# DESCRIPTION OF THE TASK:
What you return must be every line below that includes the word "just".

**** RECORDS SHOWN ****

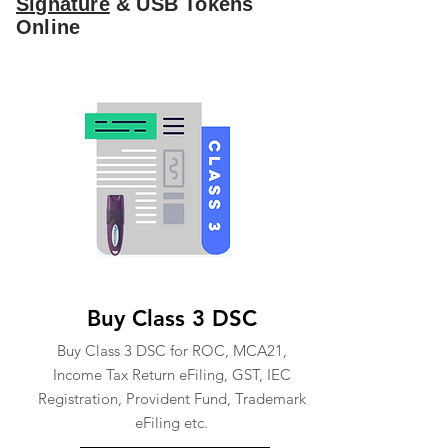
Signature
& USB Tokens
Online
Buy Class 3 DSC
Buy Class 3 DSC for ROC, MCA21,
Income Tax Return eFiling, GST, IEC
Registration, Provident Fund, Trademark
eFiling etc.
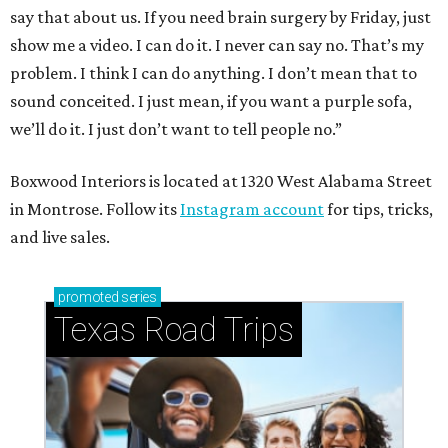
say that about us. If you need brain surgery by Friday, just
show me a video. I can do it. I never can say no. That’s my
problem. I think I can do anything. I don’t mean that to
sound conceited. I just mean, if you want a purple sofa,
we’ll do it. I just don’t want to tell people no.”
Boxwood Interiors is located at 1320 West Alabama Street
in Montrose. Follow its
Instagram account
for tips, tricks,
and live sales.
promoted
series
Texas Road Trips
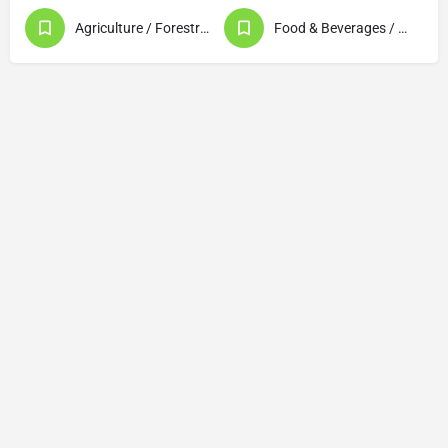
Agriculture / Forestry / Fishery Products
Food & Beverages / Food Processing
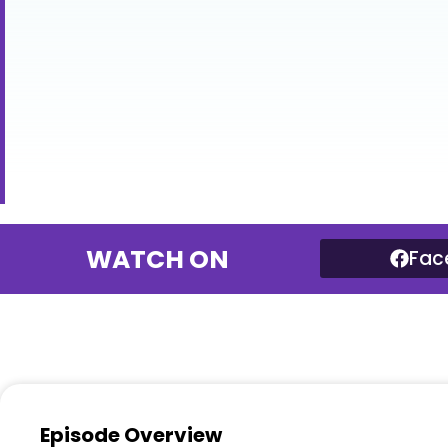
WATCH ON
Fac
Episode Overview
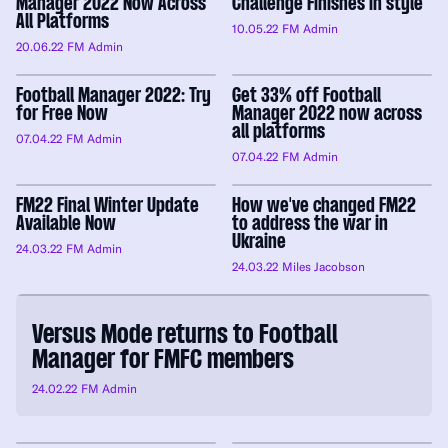
Manager 2022 Now Across
Challenge Finishes in style
All Platforms
10.05.22
FM Admin
20.06.22
FM Admin
Football Manager 2022: Try
Get 33% off Football
for Free Now
Manager 2022 now across
all platforms
07.04.22
FM Admin
07.04.22
FM Admin
FM22 Final Winter Update
How we've changed FM22
Available Now
to address the war in
Ukraine
24.03.22
FM Admin
24.03.22
Miles Jacobson
Versus Mode returns to Football
Manager for FMFC members
24.02.22
FM Admin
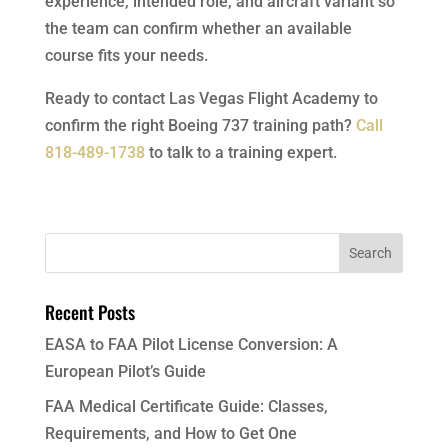
experience, intended role, and aircraft variant so
the team can confirm whether an available
course fits your needs.
Ready to contact Las Vegas Flight Academy to
confirm the right Boeing 737 training path?
Call
818-489-1738
to talk to a training expert.
Recent Posts
EASA to FAA Pilot License Conversion: A
European Pilot’s Guide
FAA Medical Certificate Guide: Classes,
Requirements, and How to Get One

****

# RESULT FOR THIS EXERCISE:
say that about us. If you need brain surgery by Friday, just
sound conceited. I just mean, if you want a purple sofa,
we’ll do it. I just don’t want to tell people no.”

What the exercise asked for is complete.